Indonesia expressed its condolences at the passing of former South African president and anti-apartheid icon Nelson Mandela.
“On behalf of the nation, the people, the government and as an individual I express the deepest condolence for the passing of former South African president Nelson Mandela,” President Susilo Bambang Yudhoyono said on Friday.
Yudhoyono praised Mandela as a great peacemaker and a true humanitarian, and made special mention of his role in ending apartheid in South Africa.
“We all adore him. For decades he was imprisoned but he led the country with his heart. There was never any retaliation for the torture he endured for decades,” he said.
Foreign Minister Marty Natalegawa echoed the president’s words and added that Mandela’s fight had inspired the whole world, especially developing countries.
“We deeply mourn the passing of a man of honor and principle; a towering figure against the heinous policy of apartheid whose struggles served as a rallying call the world over against racialism, colonialism and other forms of injustice,” the minister said.
Vice President Boediono said that the world had lost its most influential figure.
“Of course we have lost the great human of the century, the father of South Africa,” Boediono said.

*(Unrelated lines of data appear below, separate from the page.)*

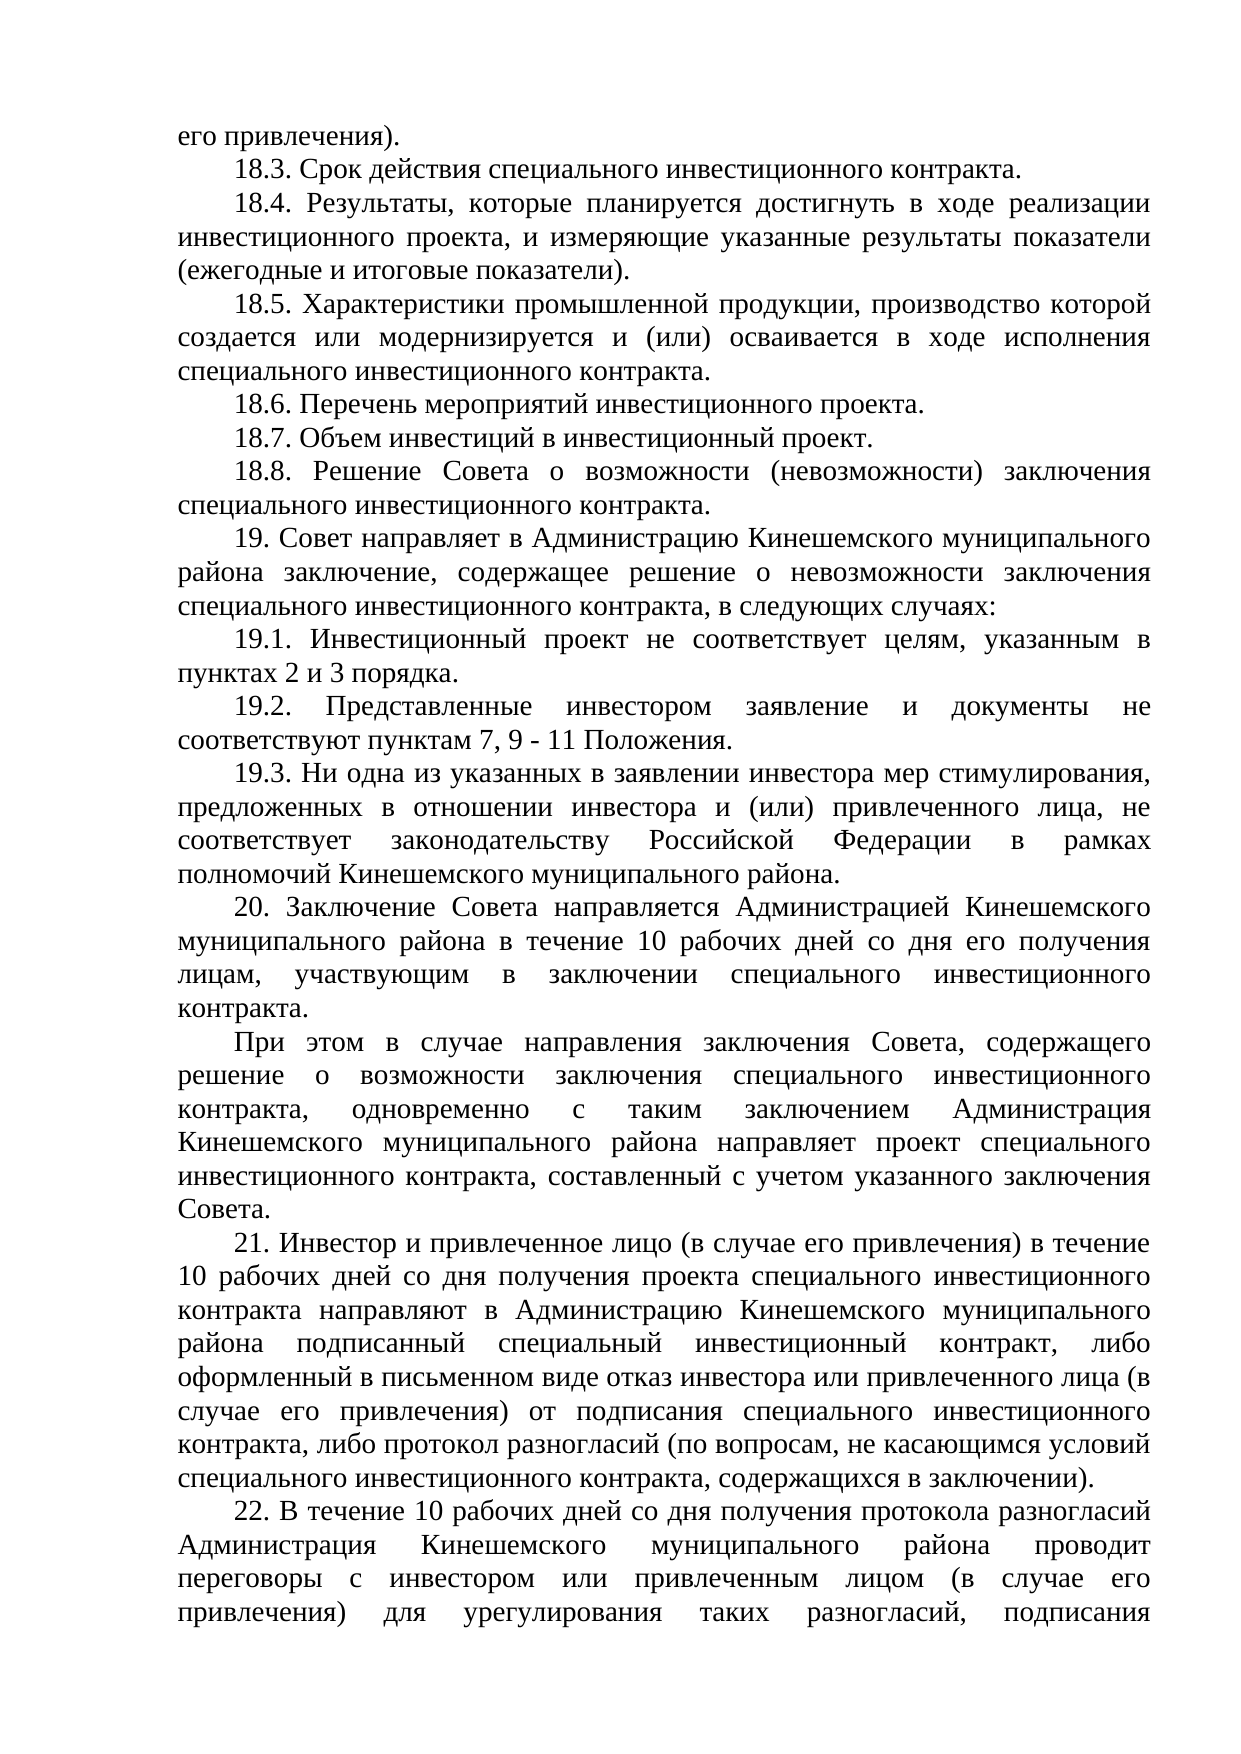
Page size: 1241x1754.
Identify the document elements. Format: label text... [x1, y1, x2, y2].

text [177, 1493, 1152, 1627]
text 18.4. Результаты, которые планируется достигнуть в ходе реализации инвестиционного проекта, и измеряющие указанные результаты показатели (ежегодные и итоговые показатели). [177, 185, 1152, 286]
text 19.2. Представленные инвестором заявление и документы не соответствуют пунктам 7, 9 - 11 Положения. [177, 688, 1152, 755]
text 19. Совет направляет в Администрацию Кинешемского муниципального района заключение, содержащее решение о невозможности заключения специального инвестиционного контракта, в следующих случаях: [177, 521, 1152, 621]
text 19.3. Ни одна из указанных в заявлении инвестора мер стимулирования, предложенных в отношении инвестора и (или) привлеченного лица, не соответствует законодательству Российской Федерации в рамках полномочий Кинешемского муниципального района. [177, 755, 1152, 889]
text 20. Заключение Совета направляется Администрацией Кинешемского муниципального района в течение 10 рабочих дней со дня его получения лицам, участвующим в заключении специального инвестиционного контракта. [177, 889, 1152, 1024]
text 18.3. Срок действия специального инвестиционного контракта. [177, 152, 1152, 185]
text 19.1. Инвестиционный проект не соответствует целям, указанным в пунктах 2 и 3 порядка. [177, 621, 1152, 688]
text 18.6. Перечень мероприятий инвестиционного проекта. [177, 386, 1152, 420]
text 21. Инвестор и привлеченное лицо (в случае его привлечения) в течение 10 рабочих дней со дня получения проекта специального инвестиционного контракта направляют в Администрацию Кинешемского муниципального района подписанный специальный инвестиционный контракт, либо оформленный в письменном виде отказ инвестора или привлеченного лица (в случае его привлечения) от подписания специального инвестиционного контракта, либо протокол разногласий (по вопросам, не касающимся условий специального инвестиционного контракта, содержащихся в заключении). [177, 1225, 1152, 1493]
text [177, 118, 1152, 152]
text При этом в случае направления заключения Совета, содержащего решение о возможности заключения специального инвестиционного контракта, одновременно с таким заключением Администрация Кинешемского муниципального района направляет проект специального инвестиционного контракта, составленный с учетом указанного заключения Совета. [177, 1024, 1152, 1225]
text 18.5. Характеристики промышленной продукции, производство которой создается или модернизируется и (или) осваивается в ходе исполнения специального инвестиционного контракта. [177, 286, 1152, 386]
text 18.8. Решение Совета о возможности (невозможности) заключения специального инвестиционного контракта. [177, 453, 1152, 521]
text 18.7. Объем инвестиций в инвестиционный проект. [177, 420, 1152, 453]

Mandela, who was elected South Africa’s first black president after spending nearly three decades in prison, had been receiving treatment for a lung infection at his Johannesburg home since September, after three months in hospital in a critical state.

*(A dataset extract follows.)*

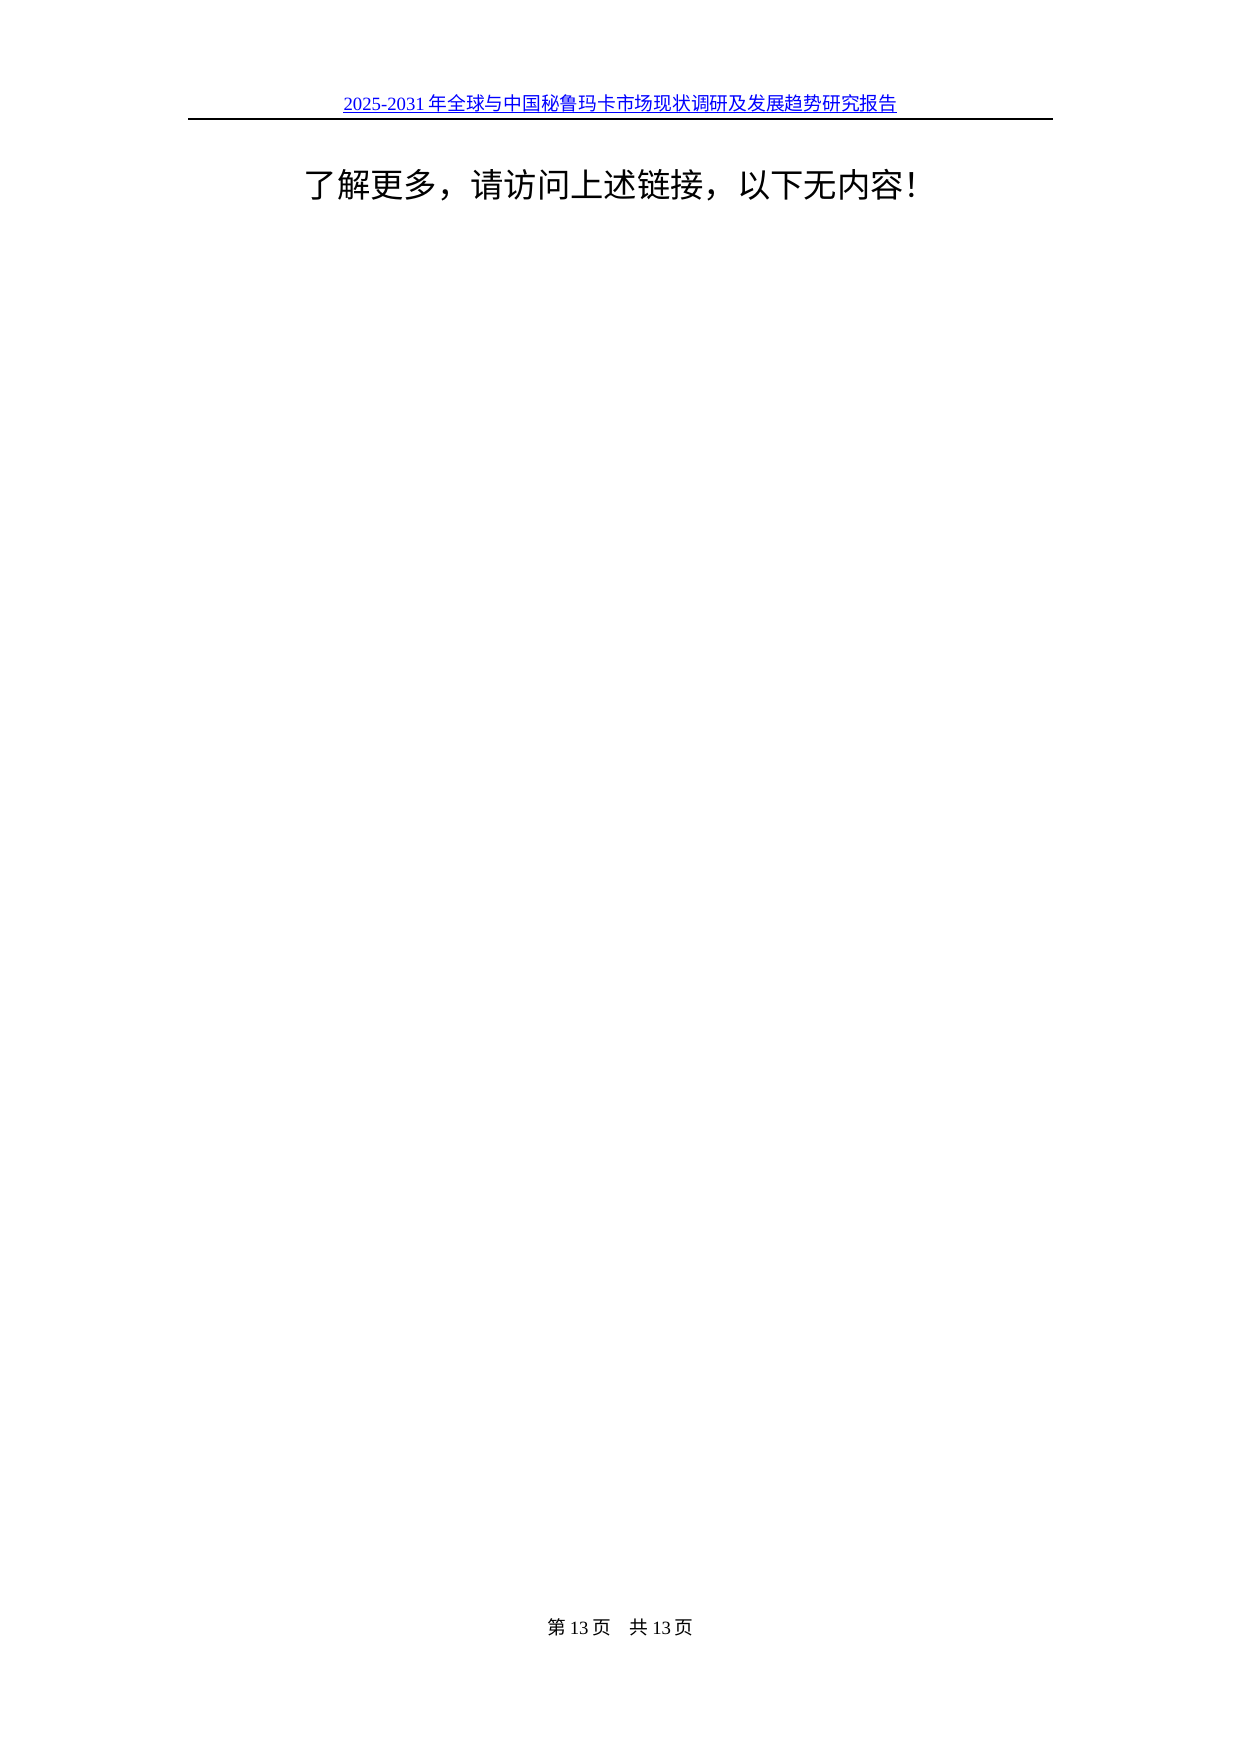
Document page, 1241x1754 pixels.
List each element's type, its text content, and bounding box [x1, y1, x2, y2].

His condition deteriorated and he died following complications from the illness, with his family by his side. He was 95.
The news was announced by an emotional Jacob Zuma, South Africa’s president.
The 1993 Nobel Peace Prize laureate spent 27 years behind bars before being freed in 1990. He led the African National Congress in negotiations with the white minority rulers, which culminated in the first multiracial elections in 1994.
A victorious Mandela served a single term as president before taking up a new role as a roving elder statesman and leading HIV/AIDS campaigner before finally retiring from public life in 2004.
He was a global cause celebre during the long apartheid years, and popular pressure led world leaders to tighten sanctions imposed on South Africa’s racist white minority regime.
While underground back home in South Africa, Mandela was captured by police in 1962 and sentenced to five years in prison.
He was then charged with sabotage and sentenced in 1964 to life in prison at the Rivonia trial, named after a Johannesburg suburb where a number of ANC leaders were arrested.
He used the court hearing to deliver a speech that was to become the manifesto of the anti-apartheid movement.